Viele "besorgte Bürger" ärgern sich in sozialen Netzwerken lauthals darüber, dass sie selber arbeiten müssen, andererseits aber sogenannte "Wirtschaftsflüchtlinge" "massenhaft" nach Europa migrieren, "auf unsere Kosten in Saus und Braus leben" und dazu "unsere Kultur bedrohen" (Stichwort: "Umvolkung"). Was ist an diesen "Sorgen" dran? Wir haben nachgerechnet. Nachfolgend alle 28 EU-Länder aufgeschlüsselt mit Einwohnerzahl & Anteil der Flüchtlinge an der Gesamtbevölkerung ...


 

 

Gründe, weshalb mehr Männer als Frauen nach Europa fliehen

Fluchtroute Mittelmeer Flüchtlinge

Es flüchten mehr Männer als Frauen nach Europa, so viel steht fest. Doch so gross wie oftmals behauptet, ist das Ungleichgewicht keineswegs:

  • 4,5 von 10 Flüchtlingen sind Frauen.

  • 5,5 von 10 Flüchtlingen sind Männer.

Eine kleine Auswahl von Gründen, warum Menschen bzw. Frauen (gezwungenermassen) bleiben ...

 

 

Weltweit jeder zweite Flüchtling eine Frau


Weltweit ist der Trend jedoch umgekehrt: Mindestens jeder zweite Flüchtling ist laut Uno-Flüchtlingswerk UNHCR weiblich. [Quelle: UN]


Dazu zählen jedoch auch sogenannte Binnenflüchtlinge, die ihr Heimatland zunächst nicht verlassen. In Europa hingegen gibt es nachvollziehbare Gründe, weshalb das männliche Geschlecht gegenüber den weiblichen Flüchtlingen in der Überzahl ist.

 

 

Mehr Männer aus Kriegsgebieten

Aus Syrien, Eritrea und Somalia kommen weniger Frauen nach Europa, unter Balkan-Flüchtlingen ist das Verhältnis hingegen nahezu ausgeglichen. Das erklärt sich so: Männer verlassen vor allem Regionen, in denen militärische Konflikte toben und/oder staatliche Repression herrscht. Sie wollen so einer direkten Beteiligung am Kampfgeschehen und/oder der Repression entgehen. Denn die Gefahr, getötet oder zwangsrekrutiert zu werden, ist für Männer etwa im Bürgerkriegsland Syrien sehr hoch.

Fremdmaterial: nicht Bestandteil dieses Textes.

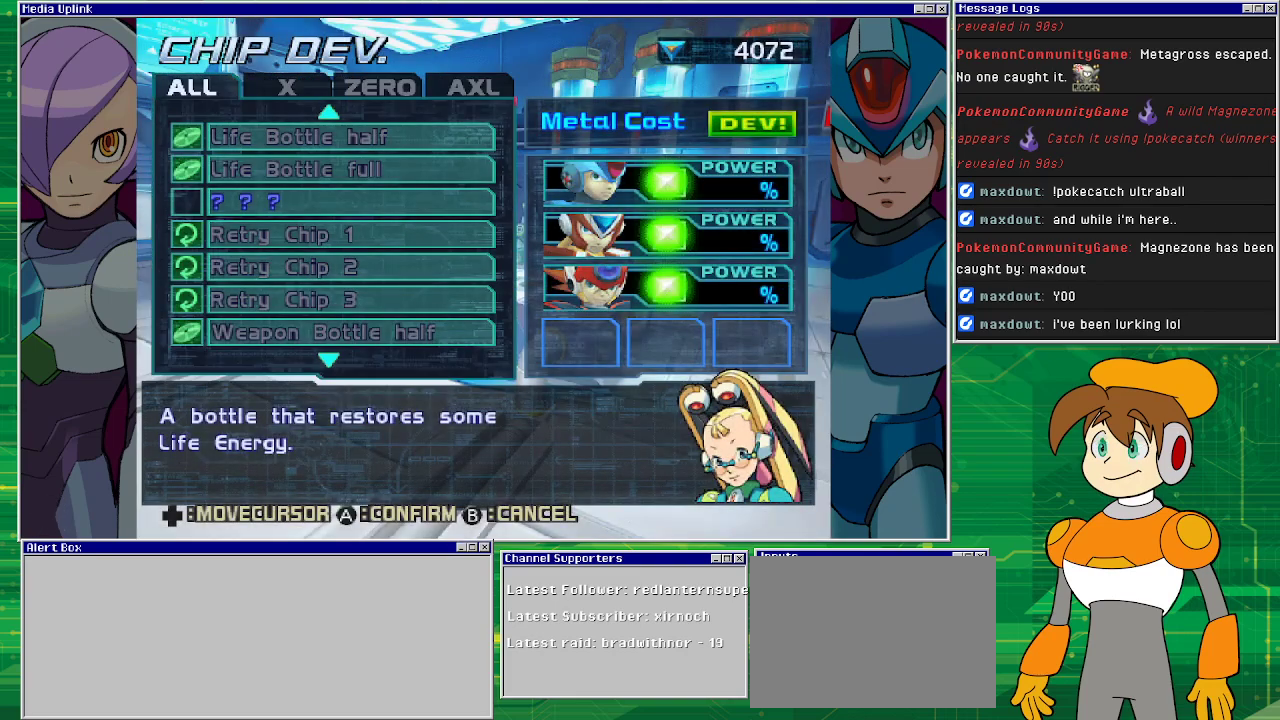
{"buttons": ["DPAD_UP"], "left_stick": "center", "events": [[467, "DPAD_UP", "down"]]}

Die Frauen bleiben aber nicht etwa einfach in den Kampfgebieten zurück oder werden „schutzlos und feige zurückgelassen“ wie es oft in den Facebook-Kommentaren heisst. Im Gegenteil: Millionen von Familien sind in den vergangenen Jahren allein vor der Terrororganisation "Islamischer Staat" aus Syrien und dem Irak in die Nachbarländer geflohen [Quelle]. Von dort haben sich dann zunächst jedoch meist nur die Väter auf die lebensgefährliche Reise nach Europa begeben.

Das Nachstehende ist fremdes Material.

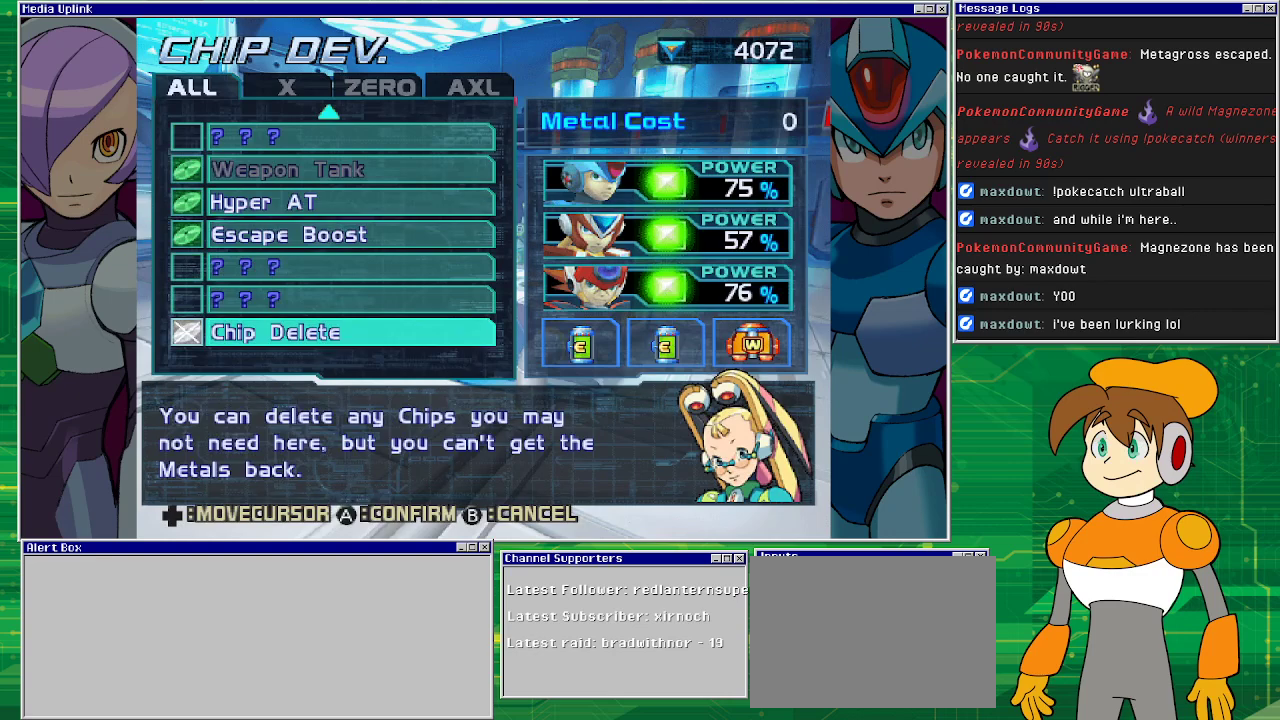
{"buttons": [], "left_stick": "center", "events": [[133, "DPAD_UP", "up"]]}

«In den Flüchtlingscamps in den Grenzgebieten von Krisenländern, beispielsweise Syrien, leben dagegen mehr Frauen als Männer. Es ist also nicht so, dass nur Männer fliehen, wie von Asylgegnern meist behauptet wird. Es kommen in der „Festung Europa" nur mehr Männer an.» [Quelle]


 

 

Unvorstellbare Horror-Flucht für Frauen

FlüchtligneBoot Mittelmeer

Die weitere Flucht erweist sich für die Frauen meist noch riskanter, weshalb sie zunächst oft in Flüchtlingslagern zurückbleiben. Frauen, Kinder, Ältere, Kranke und sonst wie körperlich sowie auch seelisch nicht verdammt stark belastbare Menschen wissen mehr oder weniger, dass sie eine monatelange, ungewisse Flucht so gut wie sicher nicht überleben werden. Neben Hunger, Krankheiten und Tod müssten Frauen sexuelle Übergriffe fürchten, warnt denn auch die Flüchtlingsforscherin Ulrike Krause.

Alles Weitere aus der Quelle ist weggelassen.